The exhibit also includes an eyewitness account of the bombing of Barcelona in 1939 and of the fighting in the vicinity.
In addition to letters and manuscripts of his news reports and clippings from several European newspapers, the exhibit contains about 60 photographs of the war, including two of la Pasionaria, the best-known Spanish communist and the party's spiritual leader, Delores Ibarruri. Ibarruri was given the name la Pasionaria, meaning "the passion flower," because of her power as an orator.
The Forrest exhibit also includes numerous "laissez passez," or safe-conduct passes, that were issued by various military authorities granting Forrest access to the major battles of the war. Personal items humanizing Forrest's odyssey include the bill for his stay at the Hotel Bustamente, Oct. 21-23, 1937, one of his ration cards and his calling cards.
The exhibit also draws from the university's strong Spanish Civil War collection, in particular, from its cache of propagandist posters.

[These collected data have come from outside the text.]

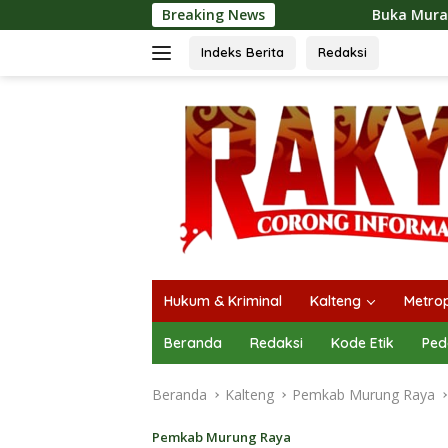
Langsung
Breaking News
Buka Mura Expo 2026, Heriyus: 
ke
konten
Indeks Berita
Redaksi
Hukum & Kriminal
Kalteng
Metrop
Beranda
Redaksi
Kode Etik
Ped
Beranda
Kalteng
Pemkab Murung Raya
Pemkab Murung Raya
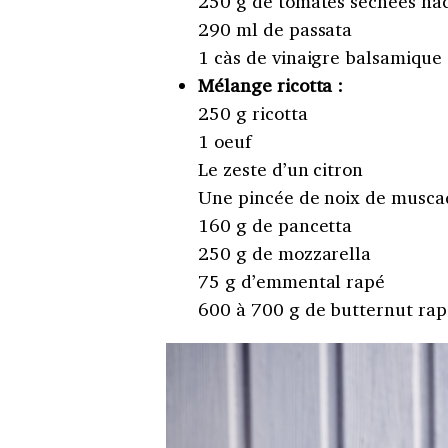
250 g de tomates séchées ha
290 ml de passata
1 càs de vinaigre balsamique
Mélange ricotta :
250 g ricotta
1 oeuf
Le zeste d’un citron
Une pincée de noix de musca
160 g de pancetta
250 g de mozzarella
75 g d’emmental rapé
600 à 700 g de butternut rapé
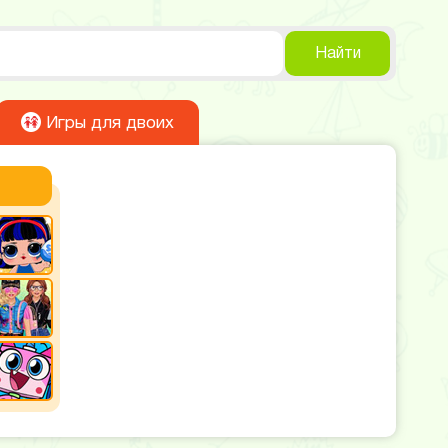
Найти
Игры для двоих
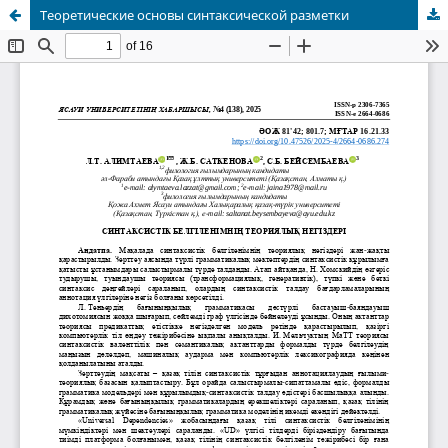
Теоретические основы синтаксической разметки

In one of the posters, titled "Los Nacionales," a ship-of-fools boat is loaded with foreigners: a monocled German capitalist, a Catholic bishop, an Italian general, two Moors and three other Moors below deck. Around the mast is a banner with Francisco Franco's slogan: "Arriba Espagne," Spain Arise. But the mast is actually a gallows from which hangs a huge cut of meat with the map of Spain on it, and above it, a vulture waiting to seize on his next meal. The Ministry of Propaganda issued the poster in 1936.

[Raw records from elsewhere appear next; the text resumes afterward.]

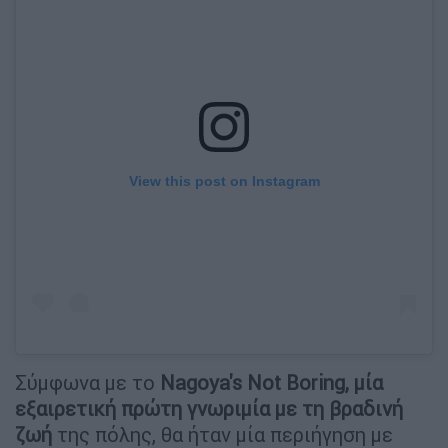
View this post on Instagram
Σύμφωνα με το
Nagoya's Not Boring, μία
εξαιρετική πρώτη γνωριμία με τη βραδινή
ζωή
της πόλης, θα ήταν μία περιήγηση με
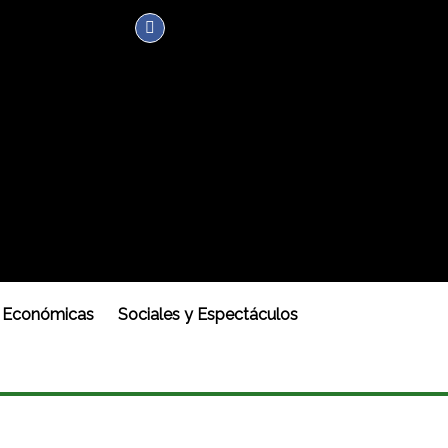
Económicas
Sociales y Espectáculos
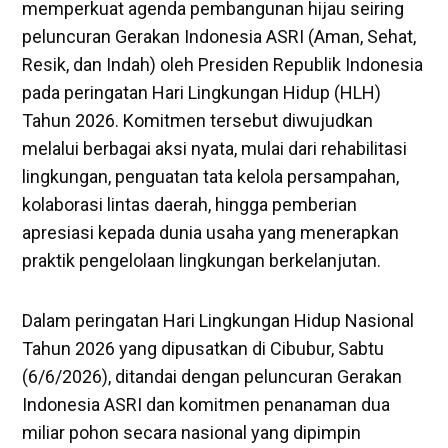
memperkuat agenda pembangunan hijau seiring
peluncuran Gerakan Indonesia ASRI (Aman, Sehat,
Resik, dan Indah) oleh Presiden Republik Indonesia
pada peringatan Hari Lingkungan Hidup (HLH)
Tahun 2026. Komitmen tersebut diwujudkan
melalui berbagai aksi nyata, mulai dari rehabilitasi
lingkungan, penguatan tata kelola persampahan,
kolaborasi lintas daerah, hingga pemberian
apresiasi kepada dunia usaha yang menerapkan
praktik pengelolaan lingkungan berkelanjutan.
Dalam peringatan Hari Lingkungan Hidup Nasional
Tahun 2026 yang dipusatkan di Cibubur, Sabtu
(6/6/2026), ditandai dengan peluncuran Gerakan
Indonesia ASRI dan komitmen penanaman dua
miliar pohon secara nasional yang dipimpin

As the exhibit label for "Los Nacionales" explains: "The Feb. 28, 1938, issue of Time magazine contains a story about Spain's poster with this observation: 'Most popular throughout Leftist Spain is Los Nacionales, a fantasy turned out in the first weeks of the war by a husky, grey-eyed cartoonist named Juan Antonio Morales, 26, who has since joined the Leftist army and was last week engaged in the fighting in Teruel.' " Teruel, a city in east-central Spain, was the scene of several bloody battles.
The Spanish Civil War collection at Illinois, which Rinkel also curates, documents the U.S. literary and military involvement in Spain's war, with emphasis on the American writers who reported the events and interpreted them through poetry, prose and art.
Focusing on writer-members of the Abraham Lincoln Brigade, including Edwin Rolfe and Milton Wolff, the archive consists of books, broadsides, clippings, correspondence, documents, manuscripts, photographs, serials and miscellaneous items relating the experiences on the American volunteers in Spain. Several databases can all be searched online, all linked to the Rare Book and Special Collections Library.